To my mother's voice ringing sharp across the dinner table:

"Maybe skip seconds, huh? No one likes a fat girl."

To high school, where boys laughed when I dared to wear a crop top.

To the way mirrors made me flinch.

I learned to make myself small. To be useful. Pleasant. And now, I was with a man who was kind. Who didn't mock or criticize or raise his voice.

So what if he didn't love me? He was good to me. That should be enough. Right?

He hugged me from behind while I poured the pasta into bowls. His arms wrapped around my waist, lips brushing my shoulder. "You always take care of me," he murmured. I melted into him. Let my head rest back against his chest.

Maybe this was it. Maybe this is what love looks like—for people like me.

So what if he doesn't acknowledge me in public, or say he loves me, or want to live together?

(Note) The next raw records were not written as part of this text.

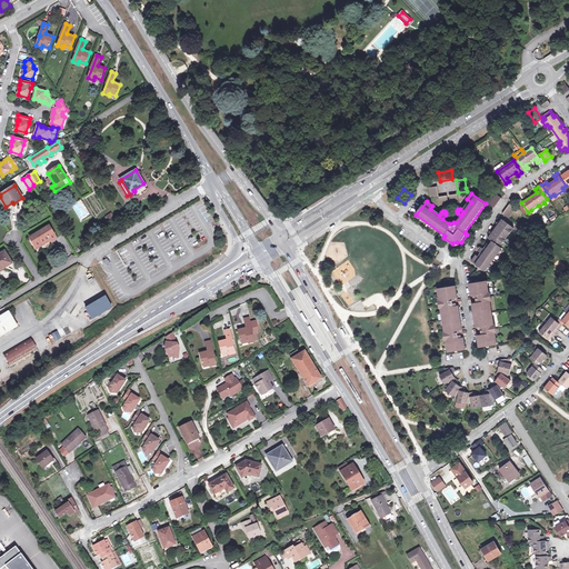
[(489,202),(495,207),(501,198),(496,193),(489,202)]
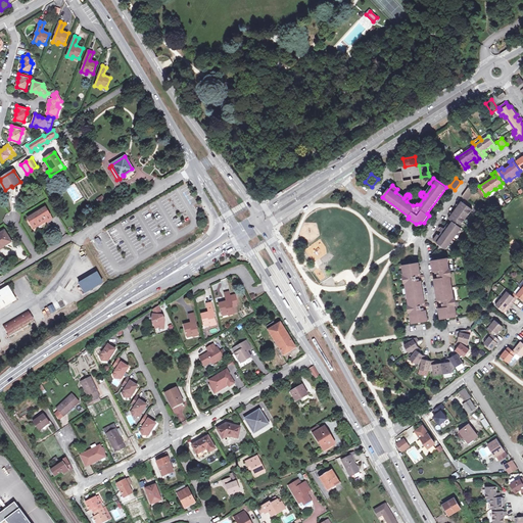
[(475,192),(469,188),(463,196),(468,200),(475,192)]
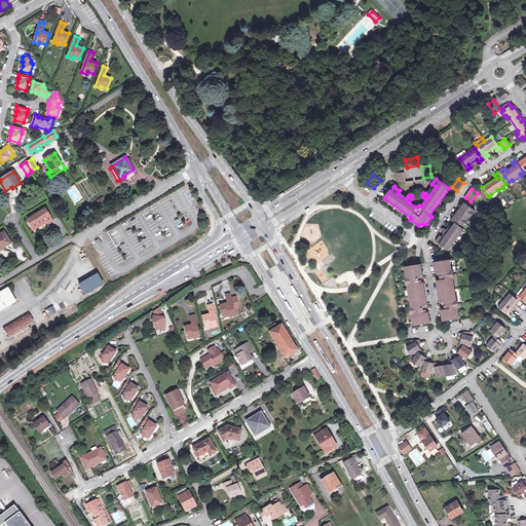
[(98,201),(100,203),(103,209),(108,205),(103,197),(98,200),(98,201)]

He's here now. He's kind. That should be enough.

Shouldn't it?

Chapter 4: Crumbs

The staff lounge smelled like burnt coffee and nostalgia. A farewell party for one of the senior teachers. Retirement. Confetti. Sentimental speeches. Cake.

So much cake.

I stood in the corner, watching the others laugh and dig into the dessert table. There was a strawberry tart that looked like it was sent straight from heaven, and two kinds of cheesecake. One of them was caramel-swirl—Ryder's favorite.

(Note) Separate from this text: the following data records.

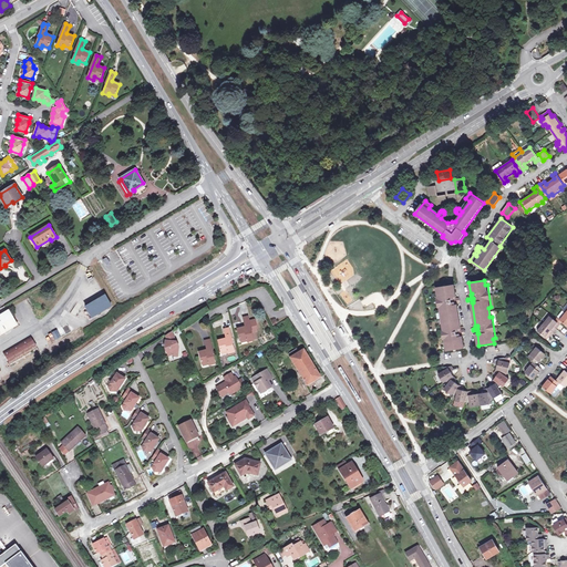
[(454,285),(439,287),(440,291),(437,292),(441,315),(443,315),(444,323),(443,323),(446,346),(449,346),(449,350),(464,348),(462,337),(461,337),(460,332),(461,332),(465,331),(464,330),(461,331),(460,331),(459,328),(461,328),(456,305),(455,305),(455,302),(456,302),(460,301),(460,300),(456,300),(455,301),(454,297),(455,297),(454,285)]
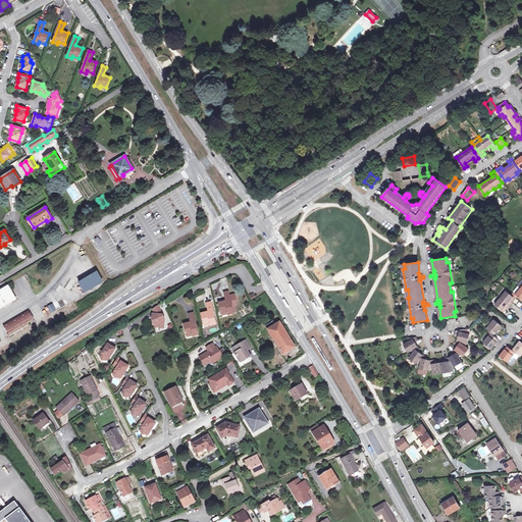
[(80,282),(86,293),(104,281),(98,271),(80,282)]
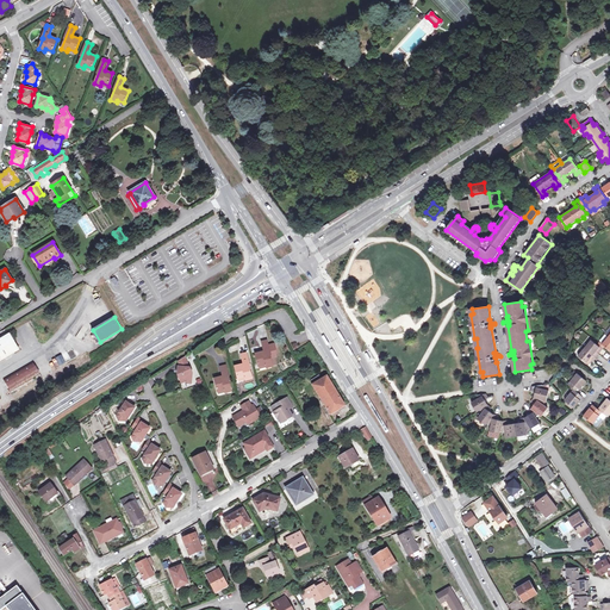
[(0,338),(0,361),(19,349),(10,334),(0,338)]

I wanted a slice. God, Icravedit. But instead, I reached for my mug and pretended to sip something that had gone cold an hour ago.

"Hey." Gracie nudged my side. She was one of the younger teachers—bubbly, kind, all sunshine and pastels. "You're not having anything?"

I gave her my usual joke. "Trust me, the only thing I need less than sugar is a larger pants size."

She stared at me. "Why do you always do that?"

"Do what?"

"That. Put yourself down like it's some kind of reflex. Do you even hear yourself?"